Counsel for plaintiffs in error insist that the selection by the committee of the land mentioned as a site for the asylum was in itself an exercise by the state of its inherent power to appropriate private property for a public purpose, and in such cases payment in advance is not indispensable. The facts before us da not present a case where the state is attempting to take land in invitum. The right of this legislative committee to buy from the landowners, and to obtain title for the state in such manner, is the question at issue. It must be remembered that the state itself in this action complains of a usurpation of power assumed by the committee to purchase land — not of any attempted authority to take land against the will of the owner, for it has done nothing in that direction. In City of Enterprise v. Smith, immediately preceding (62 Pac. 324), it was held that an act of the legislature authorizing cities to purchase water-works conferred no power on the municipality to acquire the *831same by condemnation, and the well-settled rule of strict construction .of such statutes was followed.
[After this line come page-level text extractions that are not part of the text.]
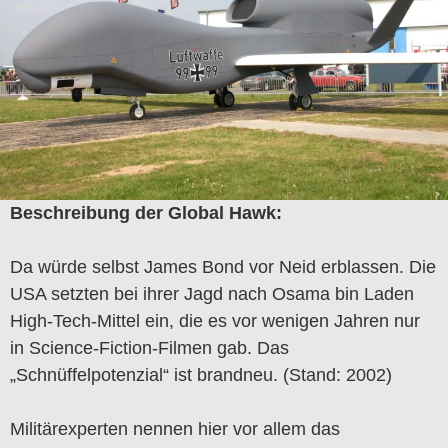
Beschreibung der Global Hawk:
Da würde selbst James Bond vor Neid erblassen. Die
USA setzten bei ihrer Jagd nach Osama bin Laden
High-Tech-Mittel ein, die es vor wenigen Jahren nur
in Science-Fiction-Filmen gab. Das
„Schnüffelpotenzial“ ist brandneu. (Stand: 2002)
Militärexperten nennen hier vor allem das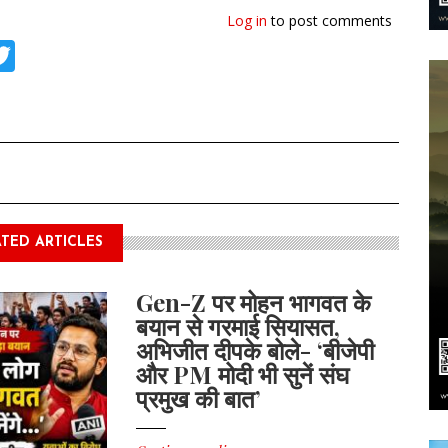
Log in
to post comments
tsApp
acebook
Twitter
TED ARTICLES
Gen-Z पर मोहन भागवत के
बयान से गरमाई सियासत,
अभिजीत दीपके बोले- ‘बीजेपी
और PM मोदी भी सुनें संघ
प्रमुख की बात’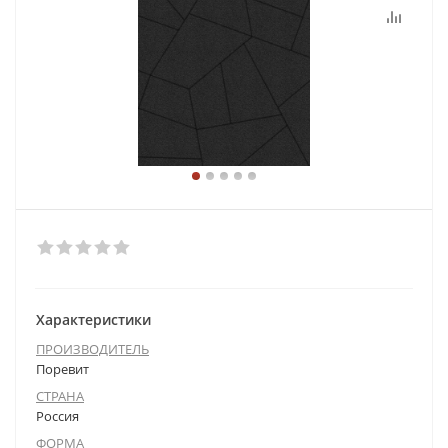
Характеристики
ПРОИЗВОДИТЕЛЬ
Поревит
СТРАНА
Россия
ФОРМА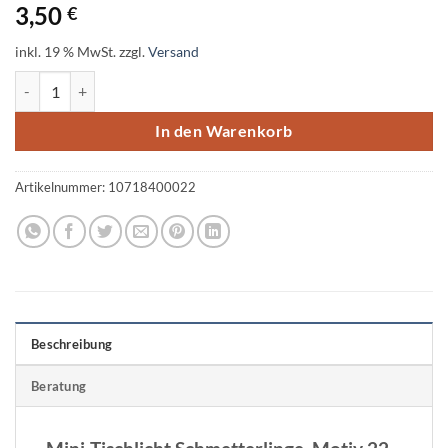
3,50
€
inkl. 19 % MwSt.
zzgl.
Versand
Mini-Tischlicht Schmetterlinge, Motiv 22, 10x27cm Menge
In den Warenkorb
Artikelnummer:
10718400022
Beschreibung
Beratung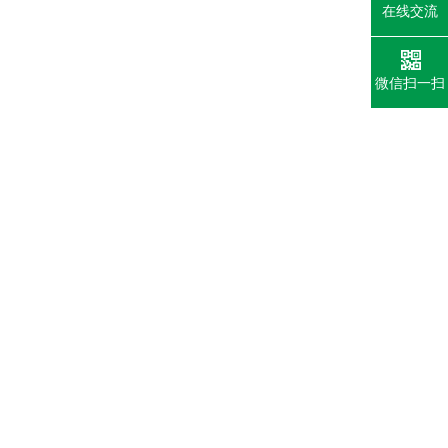
在线交流
微信扫一扫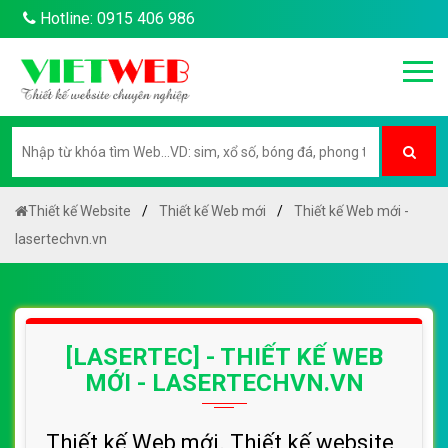
Hotline: 0915 406 986
Thiết kế Website
Thiết kế Web mới
Thiết kế Web mới -
lasertechvn.vn
[LASERTEC] - THIẾT KẾ WEB
MỚI - LASERTECHVN.VN
Thiết kế Web mới. Thiết kế website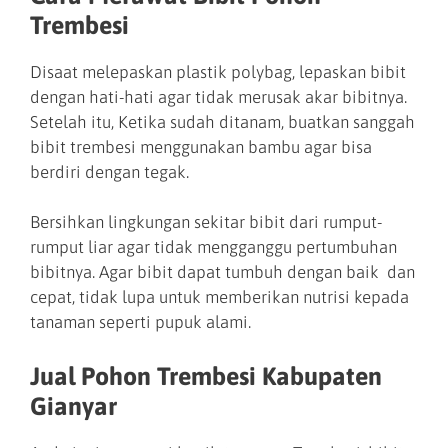
Trembesi
Disaat melepaskan plastik polybag, lepaskan bibit
dengan hati-hati agar tidak merusak akar bibitnya.
Setelah itu, Ketika sudah ditanam, buatkan sanggah
bibit trembesi menggunakan bambu agar bisa
berdiri dengan tegak.
Bersihkan lingkungan sekitar bibit dari rumput-
rumput liar agar tidak mengganggu pertumbuhan
bibitnya. Agar bibit dapat tumbuh dengan baik dan
cepat, tidak lupa untuk memberikan nutrisi kepada
tanaman seperti pupuk alami.
Jual Pohon Trembesi Kabupaten
Gianyar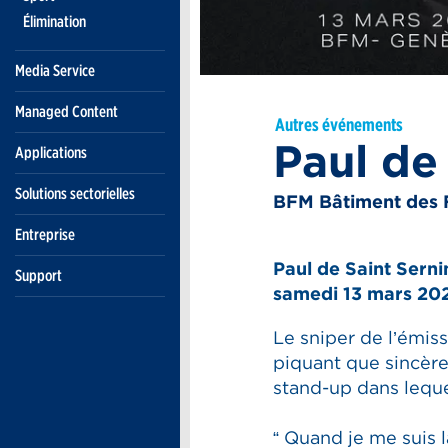
Élimination
Media Service
Managed Content
Autres événements
Paul de
Applications
Solutions sectorielles
BFM Bâtiment des 
Entreprise
Paul de Saint Sern
Support
samedi 13 mars 20
Le sniper de l’émi
piquant que sincère
stand-up dans leque
“ Quand je me suis l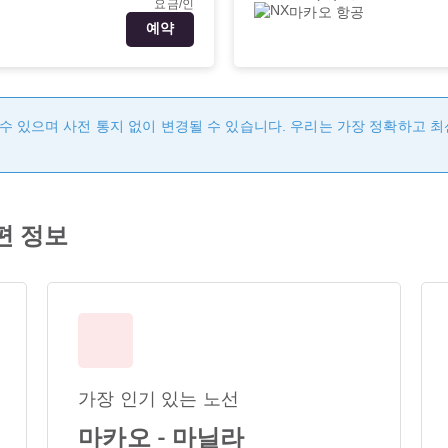
요금/인
마카오 항공
예약
수 있으며 사전 통지 없이 변경될 수 있습니다. 우리는 가장 정확하고 
공편 정보
가장 인기 있는 노선
마카오 - 마닐라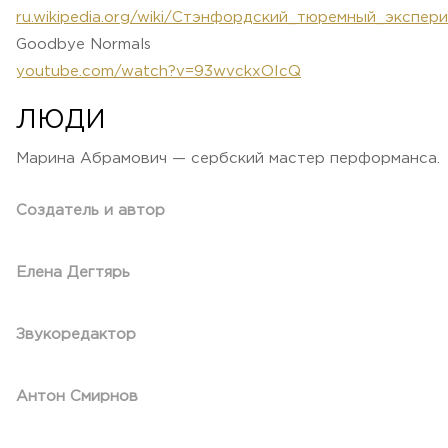
ru.wikipedia.org/wiki/Стэнфордский_тюремный_экспер
Goodbye Normals
youtube.com/watch?v=93wvckxOIcQ
ЛЮДИ
Марина Абрамович — сербский мастер перформанса.
Создатель и автор
Елена Дегтярь
Звукоредактор
Антон Смирнов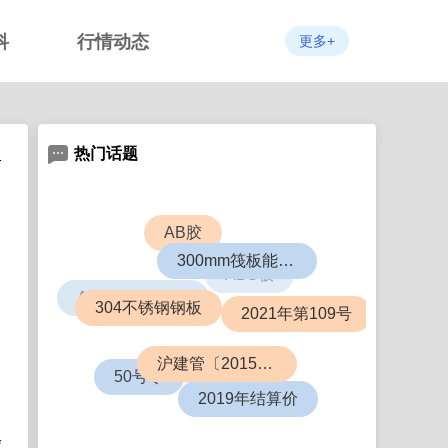
科
行情动态
更多+
热门话题
1
AB胶
ABS板
300mm筏板能盖几层楼
ALC轻质隔墙板
2021年第109号
304不锈钢钢板
6063铝合金
沪建管〔2015〕726号
50号令
2019年结算价
会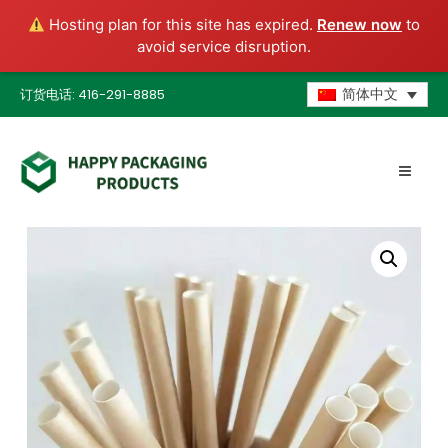
Hosting plan for this site has expired.
Renew now
to
avoid service disruption.
订货电话: 416-291-8885
简体中文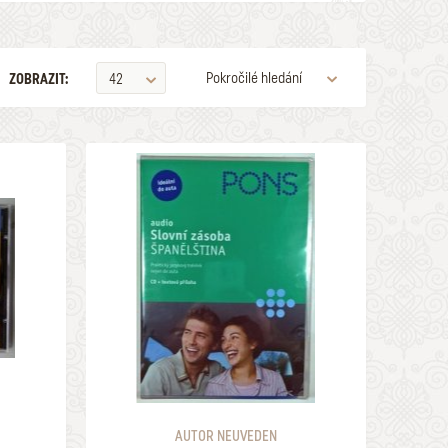
Pokročilé hledání
ZOBRAZIT:
42
VYDAVATELSTVÍ
PODEPSANÉ
ZOBRAZOVAT KVALITU
550 Kč
1 a lepší
HLEDAT
AUTOR NEUVEDEN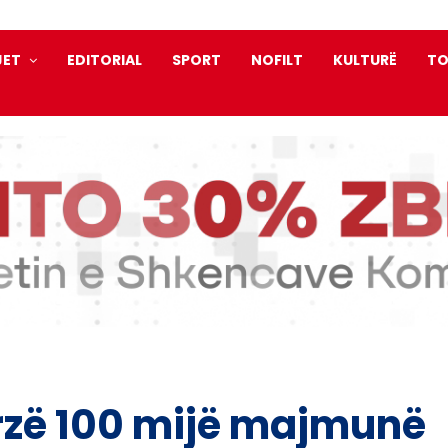
JET
EDITORIAL
SPORT
NOFILT
KULTURË
TO
ërzë 100 mijë majmunë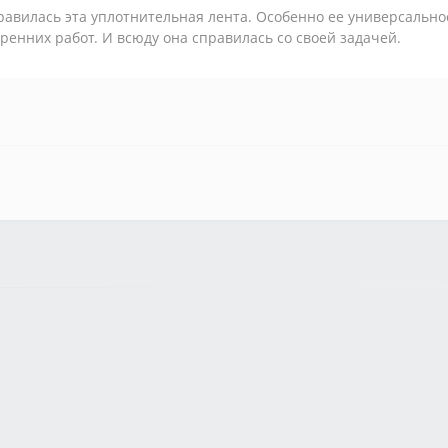
авилась эта уплотнительная лента. Особенно ее универсально
ренних работ. И всюду она справилась со своей задачей.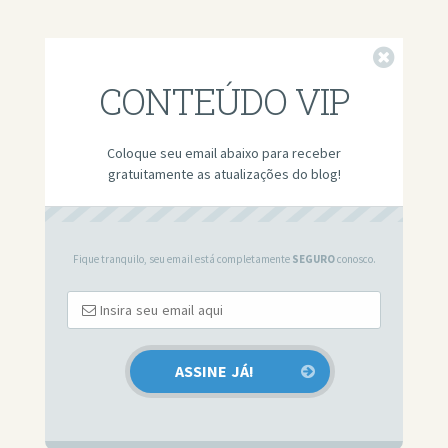
Fechar
CONTEÚDO VIP
Coloque seu email abaixo para receber
gratuitamente as atualizações do blog!
Fique tranquilo, seu email está completamente
SEGURO
conosco.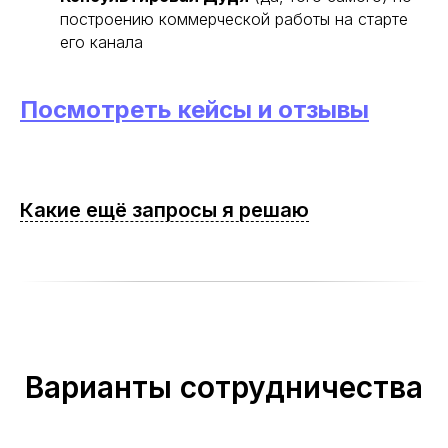
построению коммерческой работы на старте
его канала
Посмотреть кейсы
и отзывы
Какие ещё запросы я решаю
Варианты сотрудничества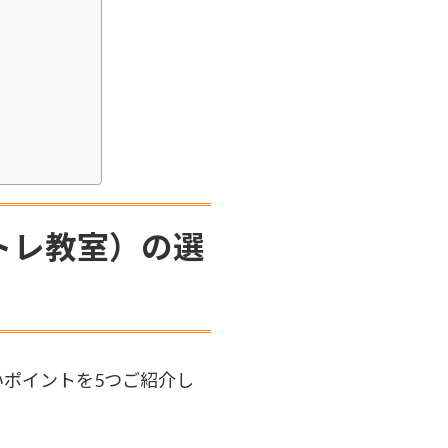
トレ教室）の選
ポイントを5つご紹介し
Having determined that this legislative committee did not possess the power to purchase, its agreement to buy the lands which it had selected cannot be made effectual by defining such acts as an exercise of the right of eminent domain. Its assumed authority is not validated by giving another name to the method by which it sought to obtain title for the state.

It was within the power of the lawmakers themselves to designate a place where the institution should be built, but they chose to delegate this authority to a committee of their members, making the selection by the latter conclusive. Having chosen a site, the power of the committee was exhausted, and the duty then devolved upon the plaintiffs in error, or upon the state board of public works, under the statutes above cited, to institute condemnation proceedings, as in other cases, to determine the value of the property taken, to the end that title to the same be vested in the state.

The power of a county attorney to institute this action in the court below is denied by plaintiffs in error. The statute defining the duties of that officer is quite comprehensive. (Gen. Stat. 1899, §1714; Gen. Stat. 1897, ch. 89, § 2.) It is his duty to prosecute or defend, on behalf of the state, all suits, applications, or motions, civil or criminal, arising under the laws of the state, in which the state or his county is a party or interested. In this case jurisdiction was obtained over the persons constituting the board of trustees of the asylums for the insane in Olay county, and the cause then being triable in that forum, the county attorney was authorized to prosecute it.

Plaintiffs in error have attached to their petition in *832error in this court a transcript of the record, certified by the clerk to be such. A motion has been made to dismiss the proceedings here, for the reason that such transcript is not a transcript of the complete record which the court is authorized to have made, as provided by section 4679 of the General Statutes of 1899 (Gen. Stat. 1897, ch. 95, §413). It is not necessary, for the purpose of review in this case, that the record be prepared in the trial court by its order, or signed by the presiding judge.

The judgment of the court below will be affirmed.